● **Given records**
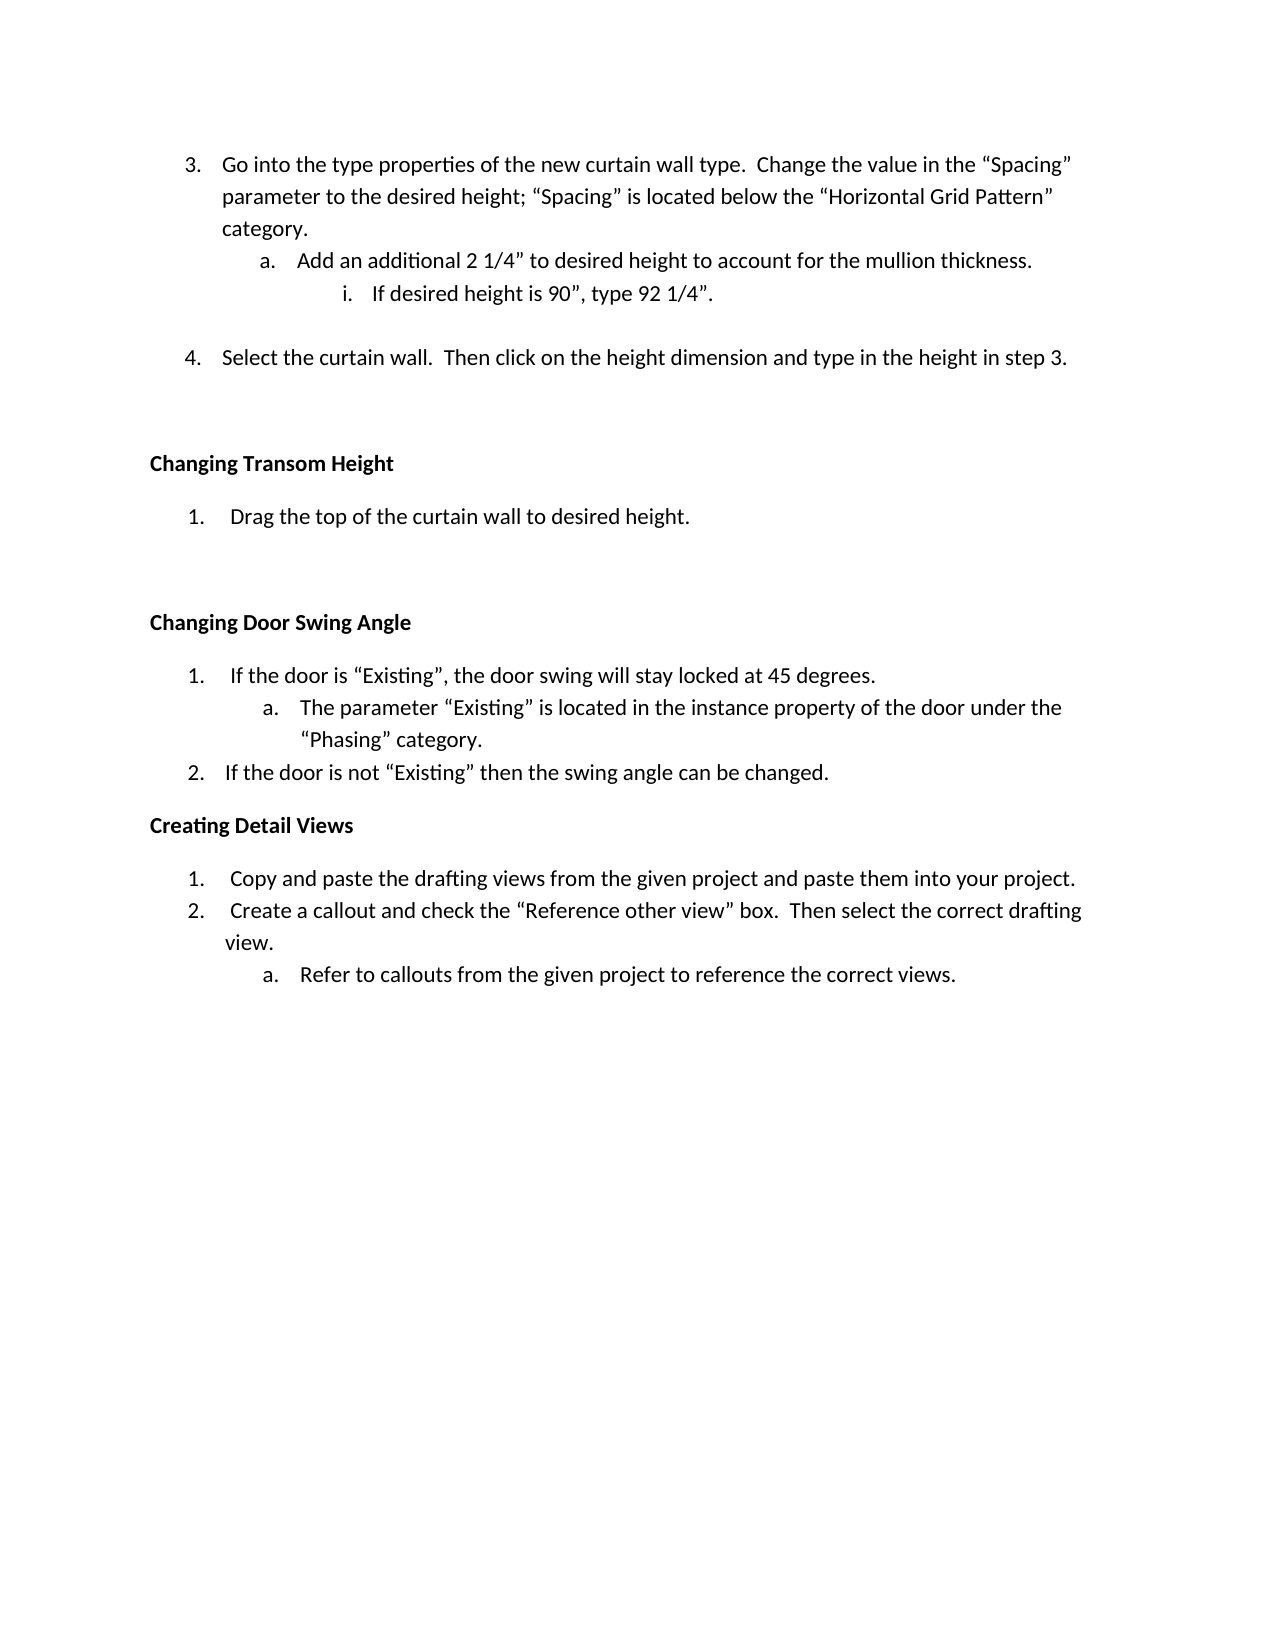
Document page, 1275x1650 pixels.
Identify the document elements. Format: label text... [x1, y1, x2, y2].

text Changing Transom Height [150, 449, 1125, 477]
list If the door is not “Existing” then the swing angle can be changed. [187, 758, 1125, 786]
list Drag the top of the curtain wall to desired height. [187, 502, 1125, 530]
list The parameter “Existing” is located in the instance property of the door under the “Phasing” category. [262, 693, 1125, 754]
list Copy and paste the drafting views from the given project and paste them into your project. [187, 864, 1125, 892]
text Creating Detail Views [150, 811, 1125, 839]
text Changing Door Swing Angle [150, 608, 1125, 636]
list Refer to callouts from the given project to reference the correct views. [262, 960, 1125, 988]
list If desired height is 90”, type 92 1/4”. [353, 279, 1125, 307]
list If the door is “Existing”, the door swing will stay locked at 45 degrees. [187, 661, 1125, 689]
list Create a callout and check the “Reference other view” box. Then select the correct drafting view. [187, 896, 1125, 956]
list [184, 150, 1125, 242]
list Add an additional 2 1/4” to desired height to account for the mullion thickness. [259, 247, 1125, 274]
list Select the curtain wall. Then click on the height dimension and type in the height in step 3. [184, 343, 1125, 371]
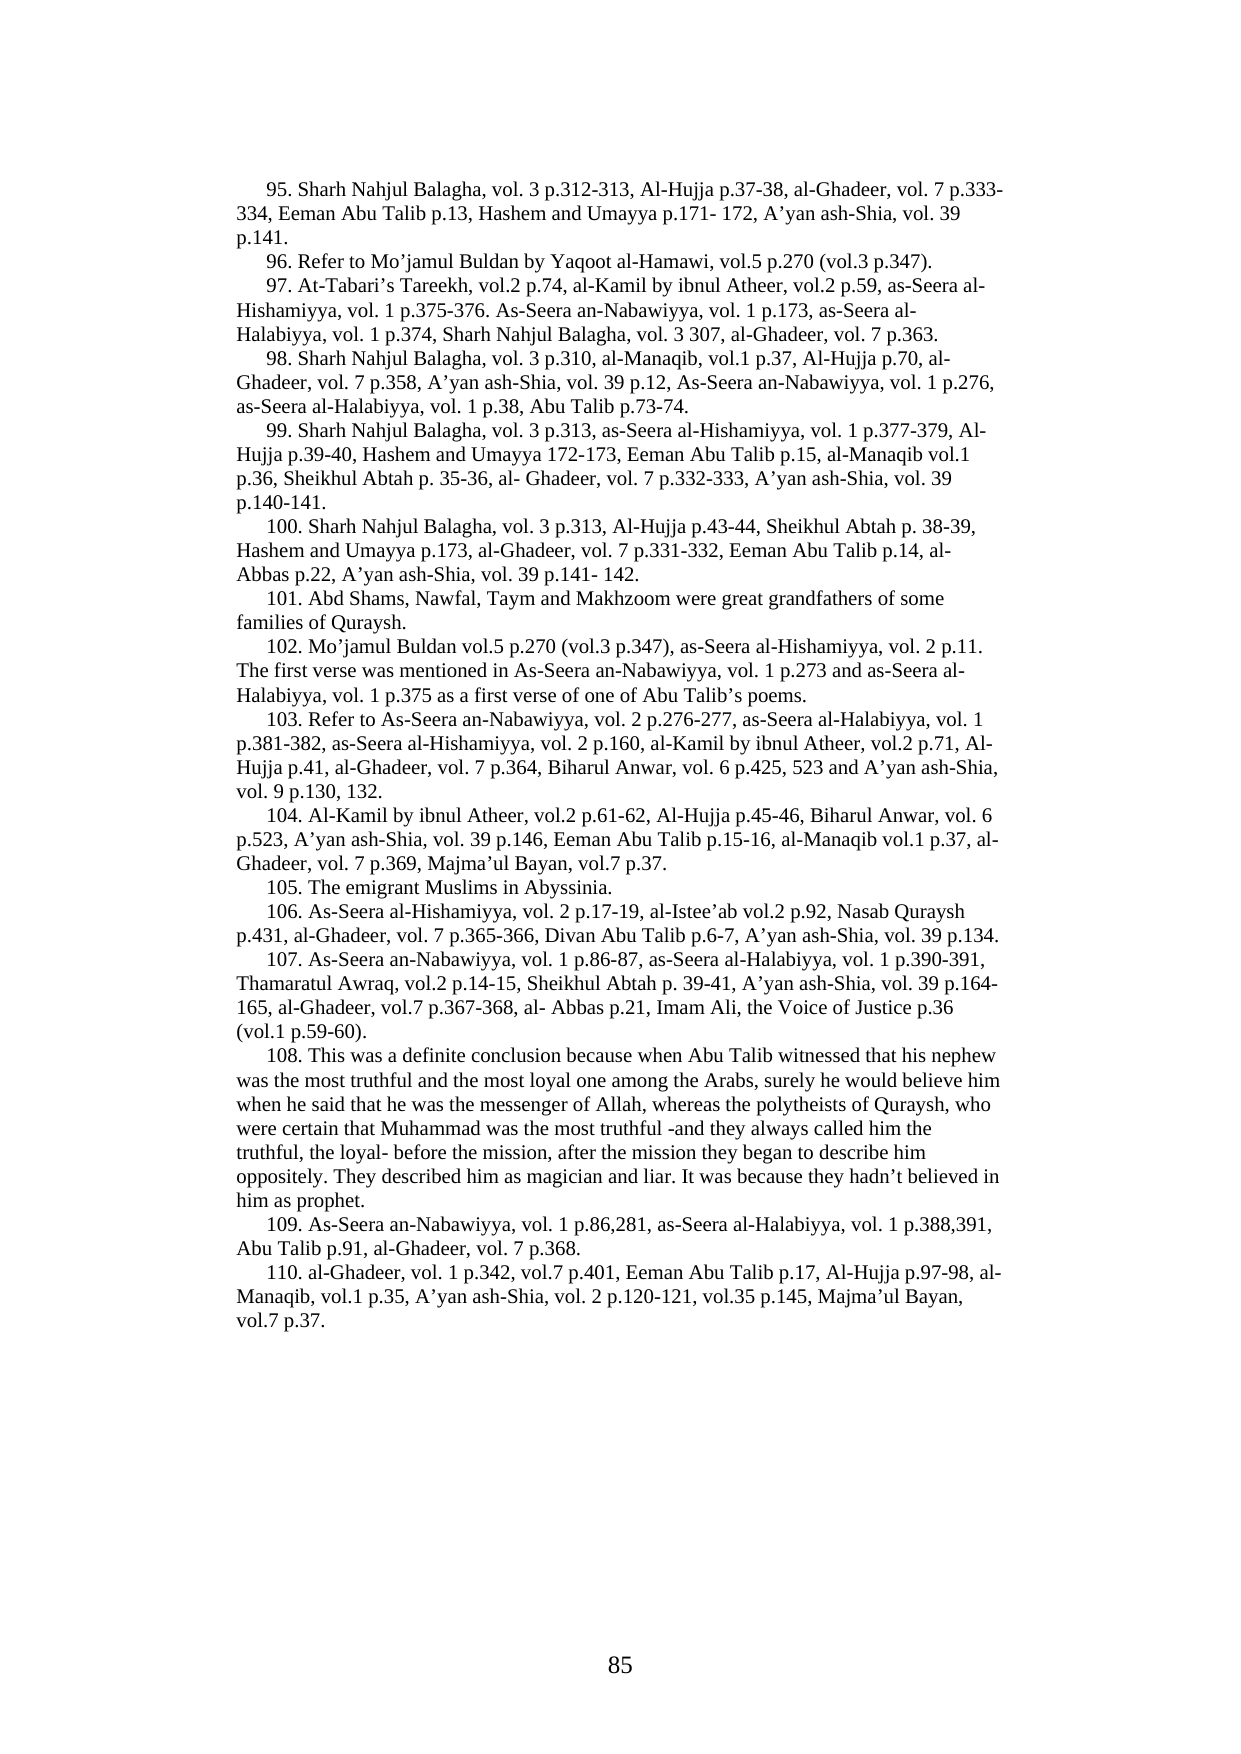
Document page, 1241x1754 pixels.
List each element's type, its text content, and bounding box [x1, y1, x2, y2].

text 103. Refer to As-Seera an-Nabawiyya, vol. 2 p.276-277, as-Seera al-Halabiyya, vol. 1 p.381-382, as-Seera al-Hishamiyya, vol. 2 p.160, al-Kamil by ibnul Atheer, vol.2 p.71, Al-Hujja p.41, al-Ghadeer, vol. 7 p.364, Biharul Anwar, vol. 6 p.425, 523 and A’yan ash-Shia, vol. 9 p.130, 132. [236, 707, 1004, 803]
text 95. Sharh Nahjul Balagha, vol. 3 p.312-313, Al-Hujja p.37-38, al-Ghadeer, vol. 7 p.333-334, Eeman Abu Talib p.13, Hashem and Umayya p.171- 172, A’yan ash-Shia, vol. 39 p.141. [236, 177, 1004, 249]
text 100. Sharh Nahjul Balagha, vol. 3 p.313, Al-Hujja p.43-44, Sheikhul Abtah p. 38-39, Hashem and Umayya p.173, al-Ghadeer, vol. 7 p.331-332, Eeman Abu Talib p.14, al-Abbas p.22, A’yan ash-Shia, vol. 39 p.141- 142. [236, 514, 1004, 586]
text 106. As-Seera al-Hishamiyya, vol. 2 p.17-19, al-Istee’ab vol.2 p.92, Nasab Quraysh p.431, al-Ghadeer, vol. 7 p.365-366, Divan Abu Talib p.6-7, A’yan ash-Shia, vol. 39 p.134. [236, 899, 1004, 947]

● **Exercise prompt**
Nothing but the lines from the start of the listing through the line with "Document page, 1241x1754 pixels." belongs in the answer, each one retyped exactly and without pictures.

● **Response**
Document page, 1275x1650 pixels.
Identify the document elements. Format: label text... [x1, y1, x2, y2].

text Changing Transom Height [150, 449, 1125, 477]
list If the door is not “Existing” then the swing angle can be changed. [187, 758, 1125, 786]
list Drag the top of the curtain wall to desired height. [187, 502, 1125, 530]
list The parameter “Existing” is located in the instance property of the door under the “Phasing” category. [262, 693, 1125, 754]
list Copy and paste the drafting views from the given project and paste them into your project. [187, 864, 1125, 892]
text Creating Detail Views [150, 811, 1125, 839]
text Changing Door Swing Angle [150, 608, 1125, 636]
list Refer to callouts from the given project to reference the correct views. [262, 960, 1125, 988]
list If desired height is 90”, type 92 1/4”. [353, 279, 1125, 307]
list If the door is “Existing”, the door swing will stay locked at 45 degrees. [187, 661, 1125, 689]
list Create a callout and check the “Reference other view” box. Then select the correct drafting view. [187, 896, 1125, 956]
list [184, 150, 1125, 242]
list Add an additional 2 1/4” to desired height to account for the mullion thickness. [259, 247, 1125, 274]
list Select the curtain wall. Then click on the height dimension and type in the height in step 3. [184, 343, 1125, 371]
Document page, 1241x1754 pixels.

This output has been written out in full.